Association Between FF And Clinical Variables
To construct a machine learning model predicting the existence of low fetal fraction, we collected clinical and individual information which listed in Table.1 for each participant. NA value was accepted to enhance the robustness of the model. Maternal weight at first trimester or second trimester was included separately instead of BMI because height of stature was not accessible in this dataset.

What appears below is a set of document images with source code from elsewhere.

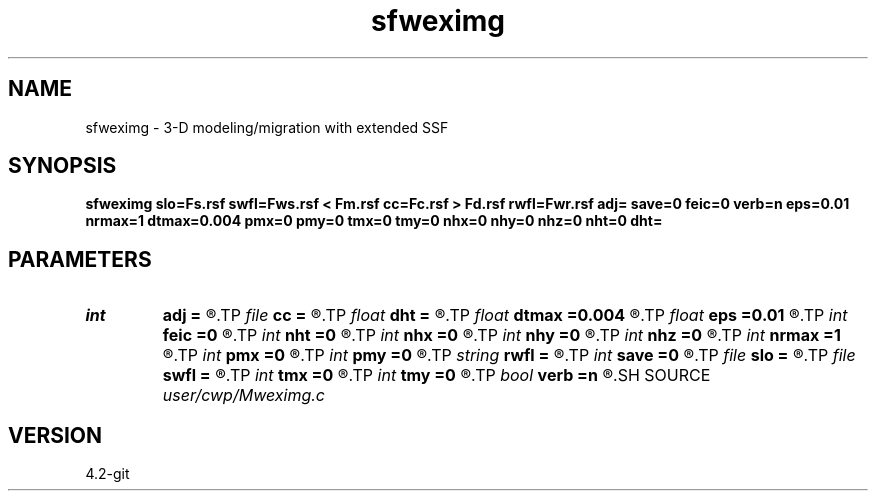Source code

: .TH sfweximg 1  "APRIL 2023" Madagascar "Madagascar Manuals"
.SH NAME
sfweximg \- 3-D modeling/migration with extended SSF 
.SH SYNOPSIS
.B sfweximg slo=Fs.rsf swfl=Fws.rsf < Fm.rsf cc=Fc.rsf > Fd.rsf rwfl=Fwr.rsf adj= save=0 feic=0 verb=n eps=0.01 nrmax=1 dtmax=0.004 pmx=0 pmy=0 tmx=0 tmy=0 nhx=0 nhy=0 nhz=0 nht=0 dht=
.SH PARAMETERS
.PD 0
.TP
.I int    
.B adj
.B =
.R  	y=ADJ migration; n=FWD modeling
.TP
.I file   
.B cc
.B =
.R  	auxiliary input file name
.TP
.I float  
.B dht
.B =
.R  
.TP
.I float  
.B dtmax
.B =0.004
.R  	max time error
.TP
.I float  
.B eps
.B =0.01
.R  	stability parameter
.TP
.I int    
.B feic
.B =0
.R  	extended I.C. flag
.TP
.I int    
.B nht
.B =0
.R  	number of lags on the t axis
.TP
.I int    
.B nhx
.B =0
.R  	number of lags on the x axis
.TP
.I int    
.B nhy
.B =0
.R  	number of lags on the y axis
.TP
.I int    
.B nhz
.B =0
.R  	number of lags on the z axis
.TP
.I int    
.B nrmax
.B =1
.R  	maximum references
.TP
.I int    
.B pmx
.B =0
.R  	padding on x
.TP
.I int    
.B pmy
.B =0
.R  	padding on y
.TP
.I string 
.B rwfl
.B =
.R  	auxiliary output file name
.TP
.I int    
.B save
.B =0
.R  	save wfld flag
.TP
.I file   
.B slo
.B =
.R  	auxiliary input file name
.TP
.I file   
.B swfl
.B =
.R  	auxiliary input file name
.TP
.I int    
.B tmx
.B =0
.R  	taper on x
.TP
.I int    
.B tmy
.B =0
.R  	taper on y
.TP
.I bool   
.B verb
.B =n
.R  [y/n]	verbosity flag
.SH SOURCE
.I user/cwp/Mweximg.c
.SH VERSION
4.2-git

For each variable, Pearson correlation coefficient with FF and AUC of ROC curve for predicting low FF status was calculated to explore the impact to FF. To investigate the risk factors of low FF status, adjusted OR and 95% confidence intervals (CIs) for each variable were calculated and adjusted by maternal age and gestation age. In addition, all specimens were divided into higher group and lower group of each variables, Mann-Whitney U was performed to assess the significance of FF in the two groups.

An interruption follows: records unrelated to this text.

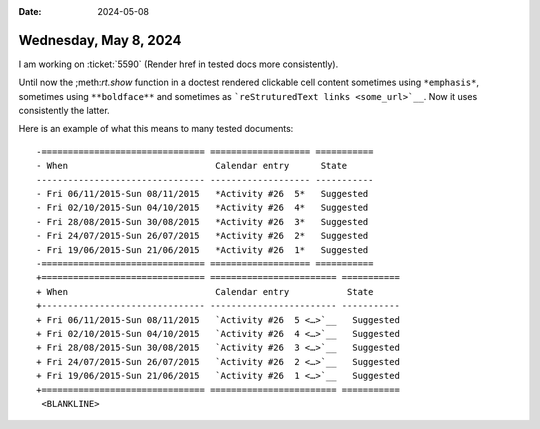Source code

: :date: 2024-05-08

======================
Wednesday, May 8, 2024
======================

I am working on :ticket:`5590` (Render href in tested docs more consistently).

﻿Until now the ;meth:`rt.show` function in a doctest rendered clickable cell
﻿content sometimes using ``*emphasis*``, sometimes using ``**boldface**`` and
﻿sometimes as ``﻿`reStruturedText links <some_url>`__``. Now it uses
﻿consistently the latter.

Here is an example of what this means to many tested documents::

    -=============================== =================== ===========
    - When                            Calendar entry      State
    -------------------------------- ------------------- -----------
    - Fri 06/11/2015-Sun 08/11/2015   *Activity #26  5*   Suggested
    - Fri 02/10/2015-Sun 04/10/2015   *Activity #26  4*   Suggested
    - Fri 28/08/2015-Sun 30/08/2015   *Activity #26  3*   Suggested
    - Fri 24/07/2015-Sun 26/07/2015   *Activity #26  2*   Suggested
    - Fri 19/06/2015-Sun 21/06/2015   *Activity #26  1*   Suggested
    -=============================== =================== ===========
    +=============================== ======================== ===========
    + When                            Calendar entry           State
    +------------------------------- ------------------------ -----------
    + Fri 06/11/2015-Sun 08/11/2015   `Activity #26  5 <…>`__   Suggested
    + Fri 02/10/2015-Sun 04/10/2015   `Activity #26  4 <…>`__   Suggested
    + Fri 28/08/2015-Sun 30/08/2015   `Activity #26  3 <…>`__   Suggested
    + Fri 24/07/2015-Sun 26/07/2015   `Activity #26  2 <…>`__   Suggested
    + Fri 19/06/2015-Sun 21/06/2015   `Activity #26  1 <…>`__   Suggested
    +=============================== ======================== ===========
     <BLANKLINE>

Random Forest Model And K-fold Cross Validation
Data pretreatment was performed before fitting prediction model. Firstly, clinical laboratory test results and information were normalized using z-score method after replacing outliers with NA values. Secondly, NA values were imputed using kNN method. Finally, the dataset was split randomly and equally into 10 folds. For each iteration, 7 folds were selected as training set which contains 70% specimens and the rest of 3 folds as test set which contains 30% specimens[30].

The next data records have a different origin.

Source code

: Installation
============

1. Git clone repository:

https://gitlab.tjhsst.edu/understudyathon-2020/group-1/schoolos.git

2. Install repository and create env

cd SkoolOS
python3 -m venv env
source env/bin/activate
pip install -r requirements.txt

We established a supervised regression model using R package randomForest 4.6–14 which implements random forests algorithm introduced by Breiman et.al[31]. All clinical test results and information of training set were input as independent variables while relative low FF status as the response variable. Then, the fitted model was validated by test set to predict relative low FF status of which output ranged in [0,1]. Samples with the predicted value lower than 10th percentile were marked as predictive relative low FF status.
Overall accuracy, ROC curves and precision recall (PR) curves were selected as the performance evaluation metrics. To compare this comprehensive predictive method with single-variable based predictive method, we also defined another prediction method based on maternal weight in first and second trimester: samples with maternal weight higher than 90th percentile were marked as predictive relative low FF status. We compared the effectiveness of the predictive model in classifying low and normal FF status against maternal weight in first and second trimester.
Statistical analysis
Statistical analysis was performed using R-3.4.4 (https://www.r-project.org/). NA value imputation was performed using R package of DMwR (0.4.1) [32]. Kolmogorov-Smirnov test was applied for determining whether continuous variables could be fitted with a Gaussian distribution. Student's t test and Mann-Whitney U test were performed to compare differences of Gaussian and non-Gaussian distributed continuous variables, respectively. Chi square test and fisher exact test were used for categorical variables. Delong test was used for comparing the performance of two ROC curves. A probability value (p-value) of < 0.05 was considered statistically significant.